— CONSIGNAS DEL EJERCICIO —
a - Según el relato de viaje, ¿qué cargo tenía Sam?
b - Reescriba en forma de lista el párrafo del relato de viaje que comienza con «No nos podemos quejar de la hospitalidad», conservando sus hechos principales.
c - Enumere todas las personas que el relato de viaje menciona por su nombre propio.

No nos podemos quejar de la hospitalidad en casa de los padres de Duncan, aunque la cocina decorada con memorabilia de la coronación de la reina dejaba entreveer que les iba a molestar que el merlot siciliano se derramara sobre la alfombra hecha a mano, y ganadora de no se qué exposición. Al otro día del derrame salimos con Demian, un amigo ingeniero que a los 24 anios empezaba a mirar afuera del curriculum, rumbo al pueblo de Arundel, donde acampamos por dos días, en lo que fue un retiro espiritual de Londres. Luego nosotros seguimos hacia Gales, o eso creíamos. Primero nos frenó una combi Volkswagen que nos dejó en Southampton. Allí hicimos dedo en la autopista. Vero tenía la bandera de la paz enrollada como una pollera. En cinco minutos un patrullero nos mostró el camino a la estación de servicio más próxima. Allí fue otra combi Volkswagen la que accedió a llevarnos. El conductor se llamaba Sam y era oficial de la Royal Navy. Acababa de comprar su camioneta dos horas antes de levantarla y se dirigía a su casa en Plymouth, muy cerca de Cornwall. Y era una combi Volkswagen, un ícomo de la ruta, había que ir adonde su conductor fuera, así cambiamos Gales por Cornwall en nuestros planes. La charla con Sam es interesante. Sam había estado en la guerra del Golfo y en la de Afganistán. Ya son varias las personas de las fuerzas armadas que nos levantan. Todos parecen poder deslindar su vida profesional de su conciencia. Todos detestgan la guerra, lamentan las decisones de sus gobiernos, pero allí van cuando se los llama, a la guerra. Sam nos comenta que en Plymouth hay una manifestación contra la guerra. “Son abogados de Londres, gente lista que no sabe que hacer en su tiempo libre y se dedica a causar problemas” En ese “delivery del destino” llegamos a Ivybridge, un pueblito en el borde del Parque Nacional Dortmoor.

— Elementos almacenados —
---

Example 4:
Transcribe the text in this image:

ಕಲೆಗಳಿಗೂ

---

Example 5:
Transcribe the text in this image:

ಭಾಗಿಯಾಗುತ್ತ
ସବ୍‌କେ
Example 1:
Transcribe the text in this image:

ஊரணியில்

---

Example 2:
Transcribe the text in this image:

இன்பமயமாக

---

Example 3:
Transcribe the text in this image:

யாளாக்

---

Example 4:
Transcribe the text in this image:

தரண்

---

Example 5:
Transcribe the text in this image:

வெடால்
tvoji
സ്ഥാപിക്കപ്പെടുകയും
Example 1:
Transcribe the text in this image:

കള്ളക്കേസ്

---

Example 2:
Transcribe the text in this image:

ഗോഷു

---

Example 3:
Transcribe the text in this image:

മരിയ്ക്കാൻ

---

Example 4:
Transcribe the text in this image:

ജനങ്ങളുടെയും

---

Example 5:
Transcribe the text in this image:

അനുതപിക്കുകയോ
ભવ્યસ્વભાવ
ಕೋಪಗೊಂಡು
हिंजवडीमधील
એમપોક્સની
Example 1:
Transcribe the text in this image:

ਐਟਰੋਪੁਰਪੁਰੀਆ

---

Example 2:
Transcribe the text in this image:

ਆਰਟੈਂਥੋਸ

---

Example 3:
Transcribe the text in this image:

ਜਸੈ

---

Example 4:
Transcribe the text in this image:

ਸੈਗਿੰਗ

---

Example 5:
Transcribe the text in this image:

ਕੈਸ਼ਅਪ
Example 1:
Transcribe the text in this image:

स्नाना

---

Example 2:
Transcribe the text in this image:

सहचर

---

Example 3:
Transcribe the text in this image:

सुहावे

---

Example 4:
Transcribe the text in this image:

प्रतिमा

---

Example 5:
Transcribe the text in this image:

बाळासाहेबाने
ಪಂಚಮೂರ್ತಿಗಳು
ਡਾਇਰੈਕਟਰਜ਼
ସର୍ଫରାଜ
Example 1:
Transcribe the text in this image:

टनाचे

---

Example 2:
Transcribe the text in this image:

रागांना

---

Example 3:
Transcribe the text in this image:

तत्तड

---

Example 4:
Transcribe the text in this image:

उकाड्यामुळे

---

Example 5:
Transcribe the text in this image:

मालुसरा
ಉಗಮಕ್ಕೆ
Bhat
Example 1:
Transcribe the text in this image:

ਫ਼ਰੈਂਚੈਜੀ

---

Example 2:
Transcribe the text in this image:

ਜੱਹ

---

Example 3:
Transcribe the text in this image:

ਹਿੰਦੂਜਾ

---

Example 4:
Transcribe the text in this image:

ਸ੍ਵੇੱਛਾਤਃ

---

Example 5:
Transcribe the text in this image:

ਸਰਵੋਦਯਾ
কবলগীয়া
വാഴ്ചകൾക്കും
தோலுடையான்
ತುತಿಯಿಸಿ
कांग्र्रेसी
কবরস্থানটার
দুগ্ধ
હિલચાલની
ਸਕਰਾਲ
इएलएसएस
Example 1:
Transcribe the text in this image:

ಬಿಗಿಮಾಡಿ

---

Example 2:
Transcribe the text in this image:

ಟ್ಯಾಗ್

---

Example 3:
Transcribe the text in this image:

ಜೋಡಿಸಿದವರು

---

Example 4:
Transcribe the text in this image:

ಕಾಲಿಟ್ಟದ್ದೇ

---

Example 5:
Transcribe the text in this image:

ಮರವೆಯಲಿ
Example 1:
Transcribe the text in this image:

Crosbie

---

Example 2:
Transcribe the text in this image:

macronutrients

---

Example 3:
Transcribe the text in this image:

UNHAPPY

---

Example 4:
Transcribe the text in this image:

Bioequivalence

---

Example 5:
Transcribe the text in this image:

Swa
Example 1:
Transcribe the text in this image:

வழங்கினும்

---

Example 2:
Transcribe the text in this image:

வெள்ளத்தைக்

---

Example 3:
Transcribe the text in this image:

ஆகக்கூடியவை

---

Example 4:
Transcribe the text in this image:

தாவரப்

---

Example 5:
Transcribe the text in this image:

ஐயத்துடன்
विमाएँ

— RESPUESTAS POR TAREA —
a - Era oficial de la Royal Navy.

b -
- Se alojaron en casa de los padres de Duncan, donde el merlot siciliano se derramó sobre una alfombra hecha a mano.
- Al día siguiente partieron con Demian, un amigo ingeniero, hacia Arundel, donde acamparon dos días.
- Pensaban seguir hacia Gales: una combi Volkswagen los llevó a Southampton, y allí hicieron dedo en la autopista.
- Un patrullero les indicó la estación de servicio más próxima, donde otra combi Volkswagen aceptó llevarlos.
- El conductor, Sam, oficial de la Royal Navy que había estado en las guerras del Golfo y de Afganistán, iba a su casa en Plymouth, por lo que cambiaron Gales por Cornwall.
- Ya eran varias las personas de las fuerzas armadas que los habían levantado; todas detestan la guerra, pero van cuando se las llama.
- Sam les contó que en Plymouth había una manifestación contra la guerra, y describió a sus participantes como abogados de Londres que causan problemas.
- Finalmente llegaron a Ivybridge, un pueblito en el borde de un parque nacional.

c -
- Duncan
- Demian
- Vero
- Sam